Since they opposed probate of the original because it lacked one signature
in its third page, it is easily discerned that oppositors-appellants run here
into a dilemma: if the original is defective and invalid, then in law there is no
other will but the duly signed carbon duplicate (Exh. A-1), and the same is
probatable. If the original is valid and can be probated, then the objection to
the signed duplicate need not be considered, being superfluous and
irrelevant. At any rate, said duplicate, Exhibit A-1, serves to prove that the
omission of one signature in the third page of the original testament was
inadvertent and not intentional.
That the carbon duplicate, Exhibit A-1, was produced and admitted
without a new publication does not affect the jurisdiction of the probate
court, already conferred by the original publication of the petition for
probate.
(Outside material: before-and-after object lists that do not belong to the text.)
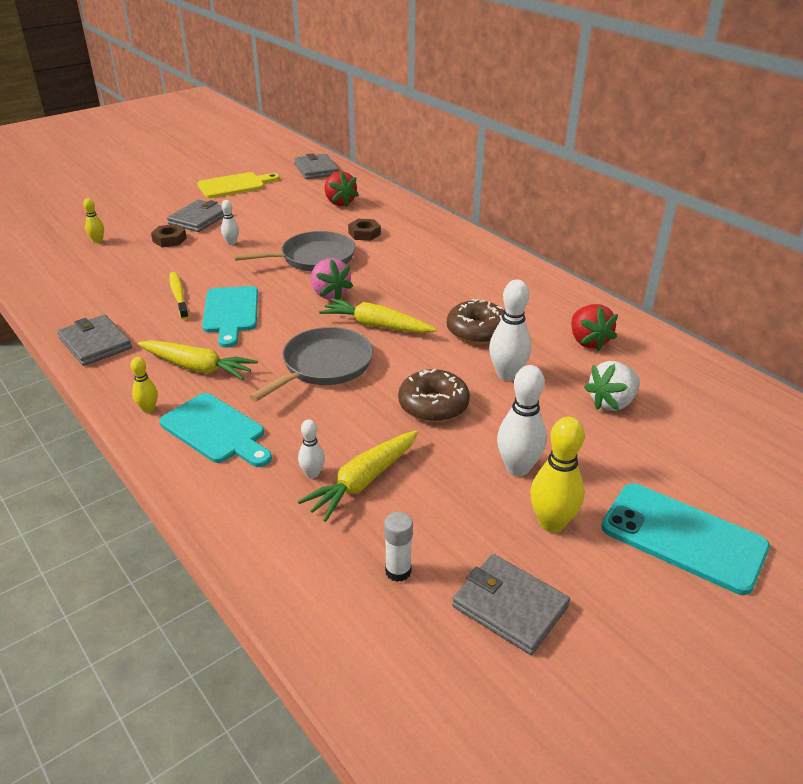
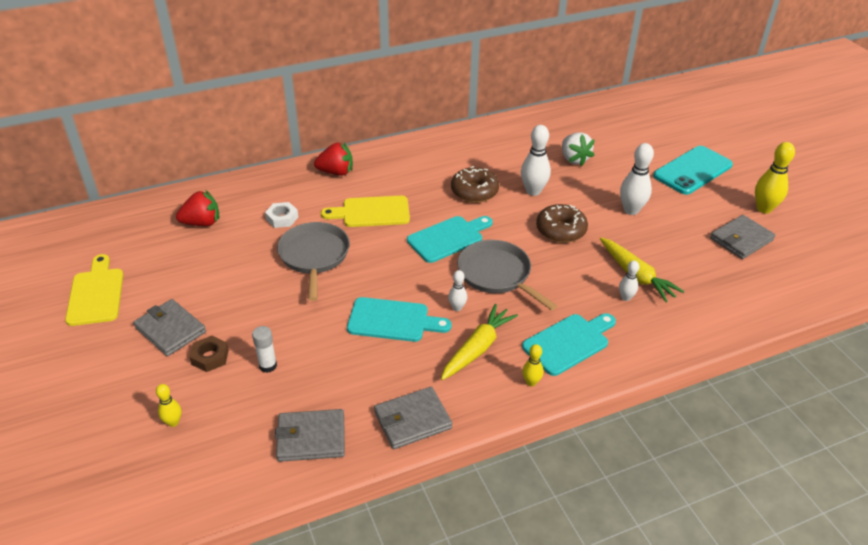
camera: 75 degrees left, 5 degrees up
(178, 296) = (344, 355): yellow toothbrush -> none
(231, 243) = (248, 308): white bowling pin -> white bowling pin (457, 307)
(316, 169) = (102, 226): grey wallet -> grey wallet (311, 438)
(329, 294) = (386, 256): pink strawberry -> none
(364, 233) = (282, 218): brown nut -> white nut
(376, 326) = (448, 238): yellow carrot -> turquoise cutting board
(398, 571) = (716, 274): white glue stick -> white glue stick (268, 366)
(399, 275) = (371, 212): none -> yellow cutting board
(551, 523) = (679, 210): yellow bowling pin -> yellow bowling pin (764, 209)
(588, 341) = (504, 149): red strawberry -> red strawberry (336, 172)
The amended petition did not substantially alter the one first filed,
but merely supplemented it by disclosing the existence of the duplicate, and
no showing is made that new interests were involved (the contents of Exhibit
A and A-1 are admittedly identical); and appellants were duly notified of the
proposed amendment. It is nowhere proved or claimed that the amendment
deprived the appellants of any substantial right, and we see no error in
admitting the amended petition.
IN VIEW OF THE FOREGOING, the decision appealed from is affirmed,
with costs against appellants.
Bengzon, C.J., Padilla, Bautista Angelo, Labrador, Concepcion, Paredes,
Regala and Makalintal, JJ., concur.
Barrera and Dizon, JJ., took no part.